FIG. 4.

Constitutively expressed Mot3 does not affect the rate of hypoxic gene induction. (A) RZ53-6Δmot3 cells containing Mot3-HA expressed from its native promoter (Mot3-HA, lanes 1 to 4) or constitutively expressed Mot3-HA (pT1-M3-HA, lanes 5 to 8) were grown aerobically (0) or anaerobically for the number of hours indicated (1, 2, and 4), and RZ53-6Δmot3 cells containing untagged Mot3 (UT, lane 9) were grown aerobically.

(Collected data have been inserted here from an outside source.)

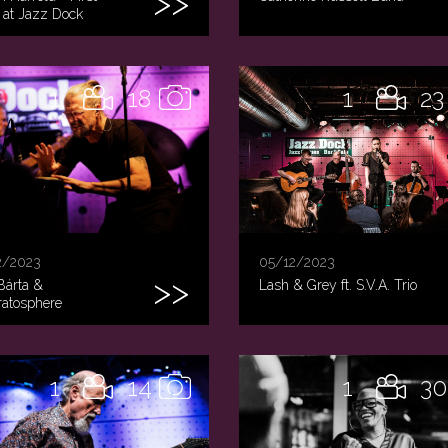
 at Jazz Dock
1
18
1
23
2/2023
05/12/2023
Bárta &
Lash & Grey ft. S.V.A. Trio
tratosphere
1
14
1
30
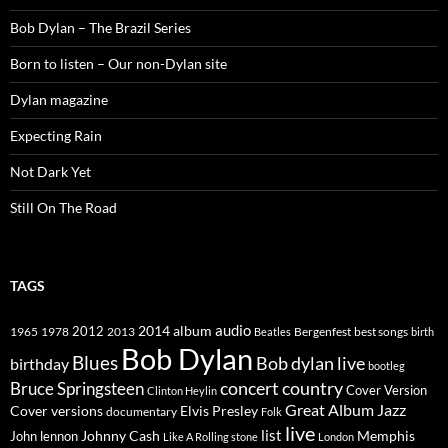
Bob Dylan – The Brazil Series
Born to listen – Our non-Dylan site
Dylan magazine
Expecting Rain
Not Dark Yet
Still On The Road
TAGS
2014
album
audio
1965
1978
2012
2013
best songs
Beatles
Bergenfest
birth
Bob Dylan
Blues
Bob dylan live
birthday
bootleg
concert
Bruce Springsteen
country
Cover Version
Clinton Heylin
Great Album
Jazz
Elvis Presley
Cover versions
documentary
Folk
live
list
Johnny Cash
Memphis
John lennon
Like A Rolling stone
London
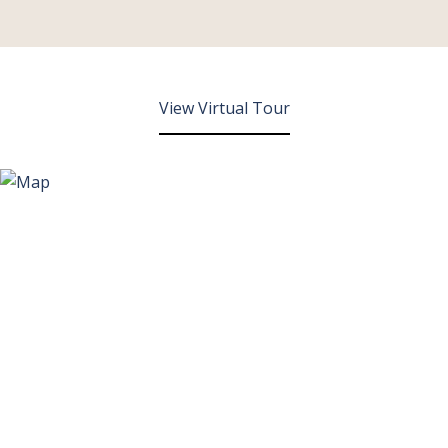
View Virtual Tour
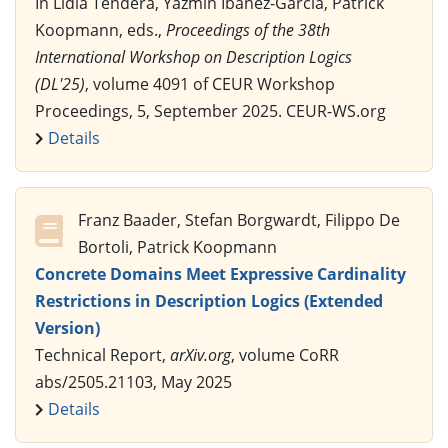
In Lidia Tendera, Yazmín Ibáñez-García, Patrick
Koopmann, eds.,
Proceedings of the 38th
International Workshop on Description Logics
(DL'25)
, volume 4091 of CEUR Workshop
Proceedings, 5, September 2025. CEUR-WS.org
Details
Franz Baader, Stefan Borgwardt, Filippo De
Bortoli, Patrick Koopmann
Concrete Domains Meet Expressive Cardinality
Restrictions in Description Logics (Extended
Version)
Technical Report,
arXiv.org
, volume CoRR
abs/2505.21103, May 2025
Details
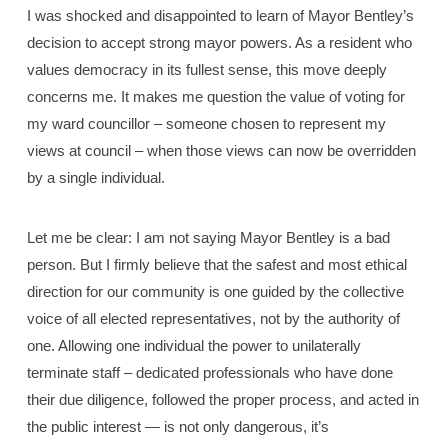
I was shocked and disappointed to learn of Mayor Bentley’s
decision to accept strong mayor powers. As a resident who
values democracy in its fullest sense, this move deeply
concerns me. It makes me question the value of voting for
my ward councillor – someone chosen to represent my
views at council – when those views can now be overridden
by a single individual.
Let me be clear: I am not saying Mayor Bentley is a bad
person. But I firmly believe that the safest and most ethical
direction for our community is one guided by the collective
voice of all elected representatives, not by the authority of
one. Allowing one individual the power to unilaterally
terminate staff – dedicated professionals who have done
their due diligence, followed the proper process, and acted in
the public interest — is not only dangerous, it’s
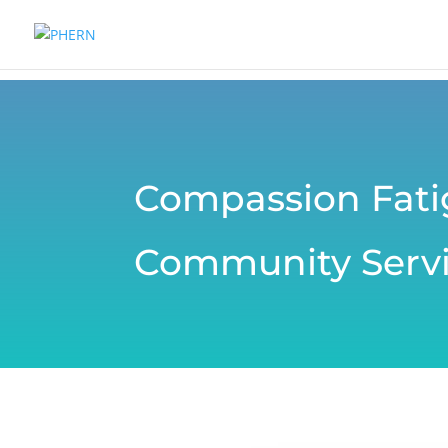
Compassion Fat
Community Servi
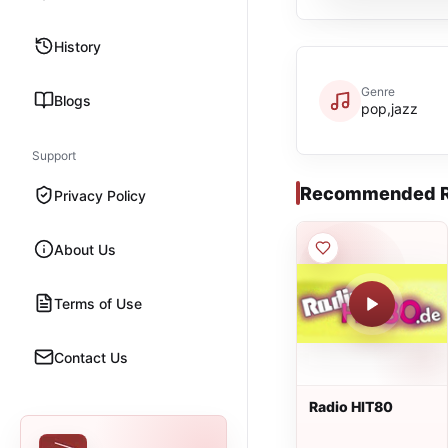
History
Genre
Blogs
pop,jazz
Support
Recommended R
Privacy Policy
About Us
Terms of Use
Contact Us
Radio HIT80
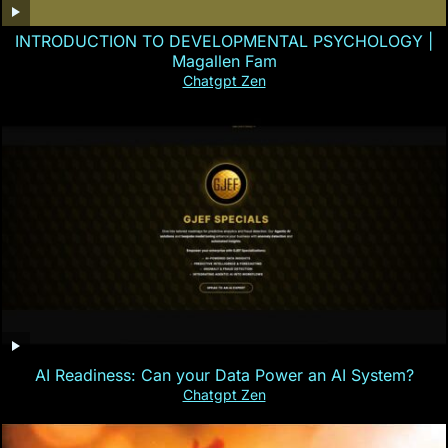
INTRODUCTION TO DEVELOPMENTAL PSYCHOLOGY |
Magallen Fam
Chatgpt Zen
AI Readiness: Can your Data Power an AI System?
Chatgpt Zen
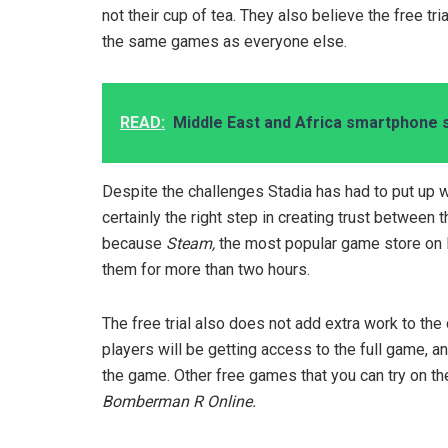
not their cup of tea. They also believe the free t
the same games as everyone else.
READ:
Middle East and Africa smartphone 
Despite the challenges Stadia has had to put up wit
certainly the right step in creating trust between 
because
Steam,
the most popular game store on P
them for more than two hours.
The free trial also does not add extra work to th
players will be getting access to the full game, a
the game. Other free games that you can try on t
Bomberman R Online.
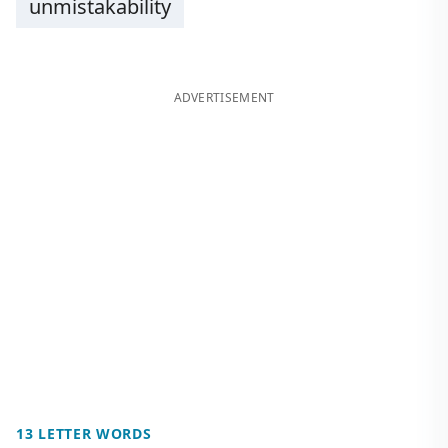
unmistakability
ADVERTISEMENT
13 LETTER WORDS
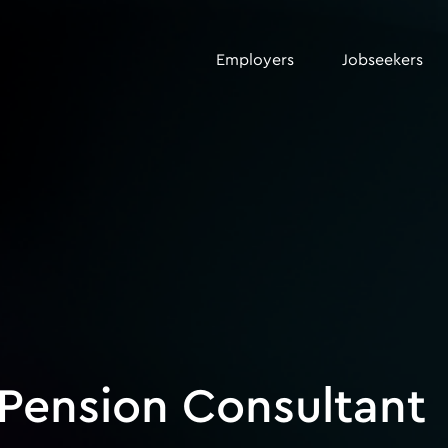
Employers
Jobseekers
 Pension Consultant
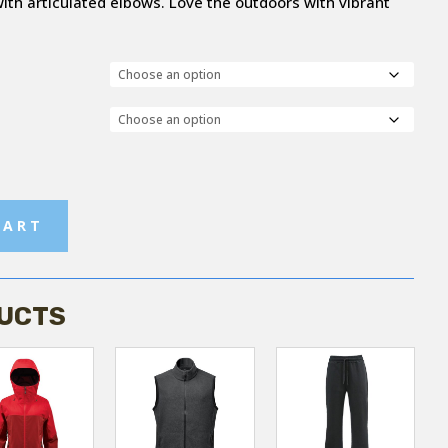
h articulated elbows. Love the outdoors with vibrant
CART
UCTS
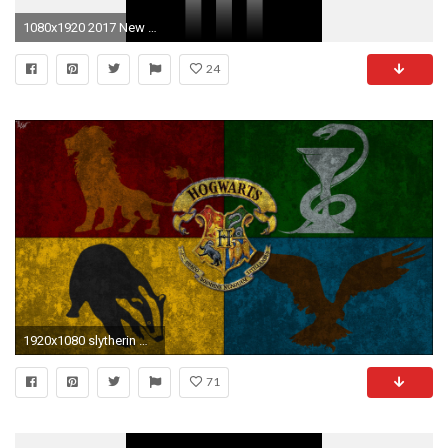
1080x1920 2017 New Logo Juventus Wallpaper For Iphone
24
1920x1080 slytherin wallpapers hd stay002 | staywallpaper
71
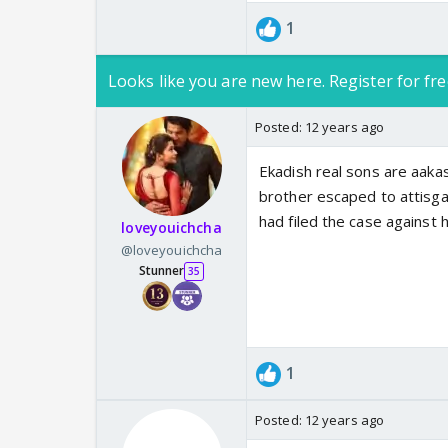
1
Looks like you are new here. Register for fre
Posted:
12 years ago
Ekadish real sons are aaka
brother escaped to attisga
had filed the case against h
loveyouichcha
@loveyouichcha
Stunner
35
1
Posted:
12 years ago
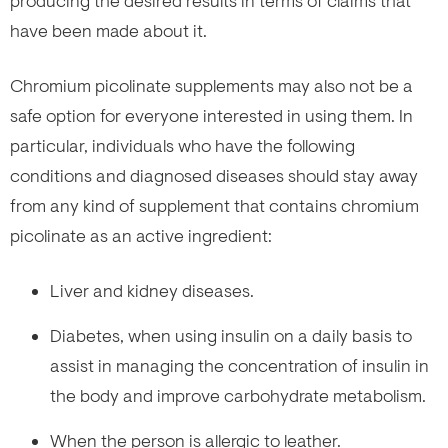
producing the desired results in terms of claims that
have been made about it.
Chromium picolinate supplements may also not be a
safe option for everyone interested in using them. In
particular, individuals who have the following
conditions and diagnosed diseases should stay away
from any kind of supplement that contains chromium
picolinate as an active ingredient:
Liver and kidney diseases.
Diabetes, when using insulin on a daily basis to
assist in managing the concentration of insulin in
the body and improve carbohydrate metabolism.
When the person is allergic to leather.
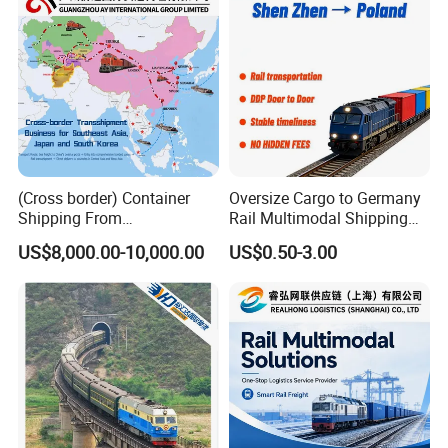
(Cross border) Container
Oversize Cargo to Germany
Shipping From
Rail Multimodal Shipping
Japan/Korea/Southeast
for Consumer Goods
US$8,000.00-10,000.00
US$0.50-3.00
Asia to
Kazakhstan/Uzbekistan/Tur
kmenistan/Tajikistan/Kyrgy
zstan/Mongolia/Afghanista
n Via China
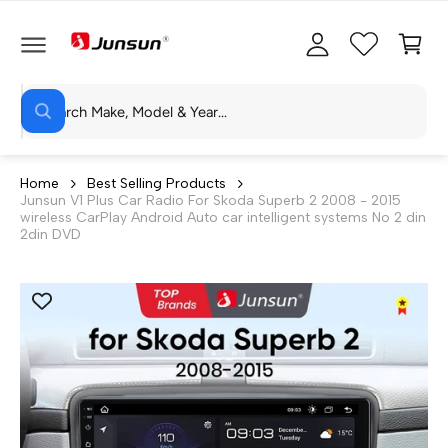
C
c
C
O
c
a
N
T
o
rt
E
N
S
u
T
W
e
n
h
a
a
t
t
r
a
Home
Best Selling Products
r
Junsun V1 Plus Car Radio For Skoda Superb 2 2008 - 2015
c
e
wireless CarPlay Android Auto car intelligent systems No 2 din
y
h
2din DVD
o
u
o
l
o
u
o
r
k
i
s
n
g
t
f
o
o
r
?
r
e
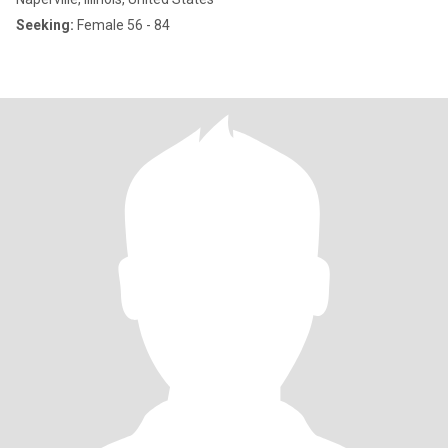
Seeking:
Female 56 - 84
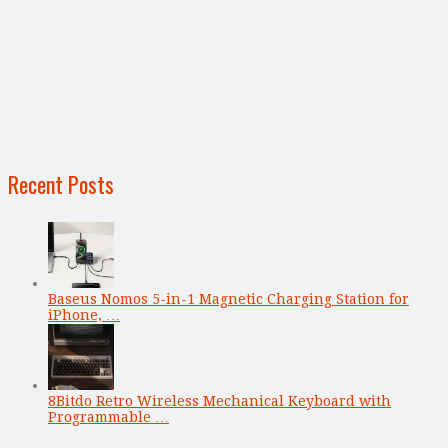
Recent Posts
Baseus Nomos 5-in-1 Magnetic Charging Station for
iPhone, …
8Bitdo Retro Wireless Mechanical Keyboard with
Programmable …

Crude protein extracts were prepared and subjected to an immunoblot with monoclonal antibody against the HA epitope. Equal loading of the samples was determined by Ponceau S staining (data not shown). (B) Total cellular RNA was prepared from RZ53-6Δmot3 cells containing Mot3 expressed from its native promoter (Mot3-HA, lanes 1 to 6) or constitutive Mot3 (pT1-M3-HA, lanes 7 to 12) grown to mid-exponential phase aerobically (0) or anaerobically for the number of hours indicated (0.5, 1, 1.5, 2, and 4). RNA was hybridized with ³²P-labeled probes to ANB1, HEM13, and ACT1 (as a loading control). The positions of the specific RNAs are indicated to the left of the blot. While a probe to TIF51A was not used, its high degree of sequence similarity to ANB1 resulted in cross-hybridization.